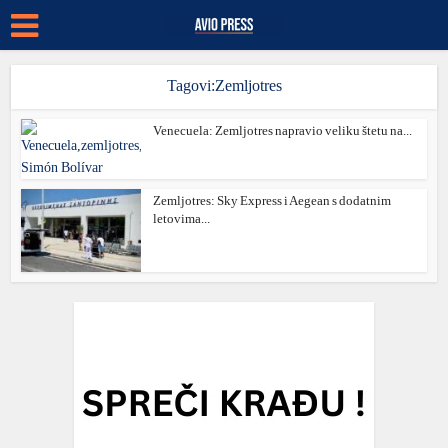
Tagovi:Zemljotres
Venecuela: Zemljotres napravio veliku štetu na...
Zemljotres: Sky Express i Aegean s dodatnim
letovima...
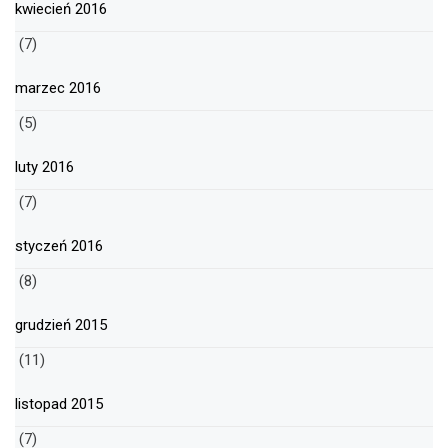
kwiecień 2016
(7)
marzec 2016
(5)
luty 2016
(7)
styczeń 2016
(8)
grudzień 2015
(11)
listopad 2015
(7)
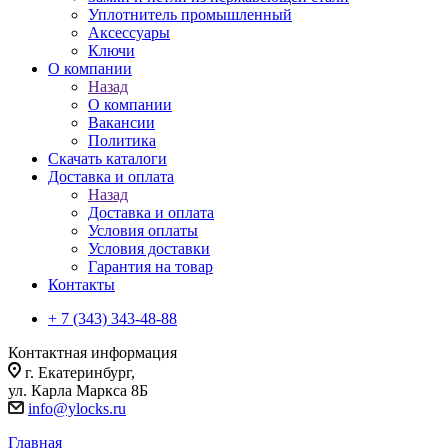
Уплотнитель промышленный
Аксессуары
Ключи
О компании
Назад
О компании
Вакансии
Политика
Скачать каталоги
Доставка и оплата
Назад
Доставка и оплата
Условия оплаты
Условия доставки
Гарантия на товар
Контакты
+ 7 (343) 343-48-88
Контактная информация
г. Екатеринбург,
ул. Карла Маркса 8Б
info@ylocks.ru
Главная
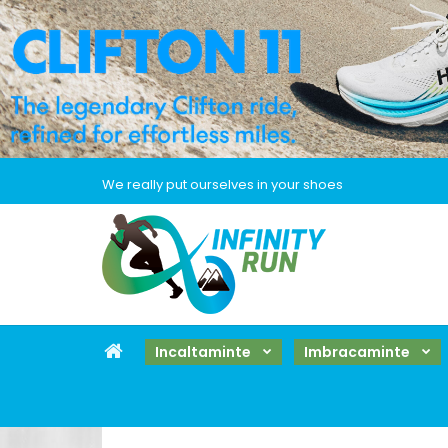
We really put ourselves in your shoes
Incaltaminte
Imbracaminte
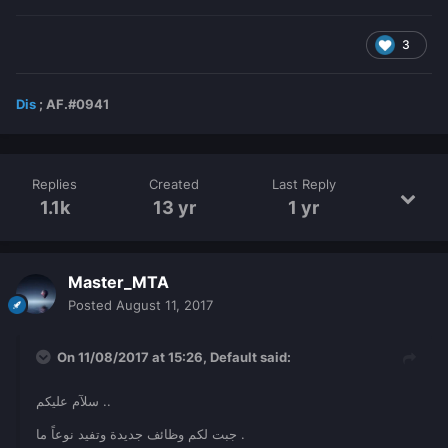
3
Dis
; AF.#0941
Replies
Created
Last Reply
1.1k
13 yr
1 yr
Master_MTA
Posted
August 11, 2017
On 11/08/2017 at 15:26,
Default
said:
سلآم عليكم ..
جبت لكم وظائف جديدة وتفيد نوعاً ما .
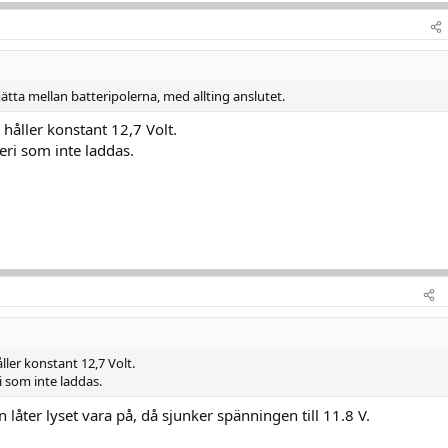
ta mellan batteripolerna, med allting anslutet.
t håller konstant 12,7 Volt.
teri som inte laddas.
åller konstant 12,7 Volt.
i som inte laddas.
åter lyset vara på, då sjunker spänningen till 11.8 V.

_ _ _ _ _

ASSIGNMENT
When the entries above show the word "Zemljotres" in a line, copy that line out.

ANSWER
Tagovi:Zemljotres
Venecuela: Zemljotres napravio veliku štetu na...
Zemljotres: Sky Express i Aegean s dodatnim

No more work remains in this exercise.